▶ _EXERCISE GOAL_:
When a line in the records includes the string "clock", it goes into the tally; report that tally alone.

▶ _Household object change records_:
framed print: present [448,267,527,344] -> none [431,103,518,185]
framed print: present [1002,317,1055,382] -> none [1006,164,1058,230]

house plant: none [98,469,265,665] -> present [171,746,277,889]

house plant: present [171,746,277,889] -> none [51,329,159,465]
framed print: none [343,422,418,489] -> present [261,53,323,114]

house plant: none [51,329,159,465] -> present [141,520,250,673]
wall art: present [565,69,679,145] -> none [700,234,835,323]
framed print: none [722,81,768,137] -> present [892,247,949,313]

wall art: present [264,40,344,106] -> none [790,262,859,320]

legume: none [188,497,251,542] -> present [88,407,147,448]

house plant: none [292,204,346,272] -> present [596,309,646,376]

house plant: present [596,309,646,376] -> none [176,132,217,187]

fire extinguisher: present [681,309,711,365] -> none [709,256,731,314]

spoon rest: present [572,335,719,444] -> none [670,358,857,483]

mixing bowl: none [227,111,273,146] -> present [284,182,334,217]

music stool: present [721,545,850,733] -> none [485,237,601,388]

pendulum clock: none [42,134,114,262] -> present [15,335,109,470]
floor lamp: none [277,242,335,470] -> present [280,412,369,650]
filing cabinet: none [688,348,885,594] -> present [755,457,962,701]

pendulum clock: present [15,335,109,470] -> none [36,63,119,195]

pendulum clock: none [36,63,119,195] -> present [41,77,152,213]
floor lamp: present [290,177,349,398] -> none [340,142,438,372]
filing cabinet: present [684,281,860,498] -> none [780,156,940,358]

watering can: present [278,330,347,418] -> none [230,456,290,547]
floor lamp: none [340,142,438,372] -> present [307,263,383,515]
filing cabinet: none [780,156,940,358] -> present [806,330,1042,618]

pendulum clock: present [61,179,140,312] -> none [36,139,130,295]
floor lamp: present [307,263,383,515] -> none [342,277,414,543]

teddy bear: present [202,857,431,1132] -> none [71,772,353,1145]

▶ _SOLUTION TO THIS PROBLEM_:
4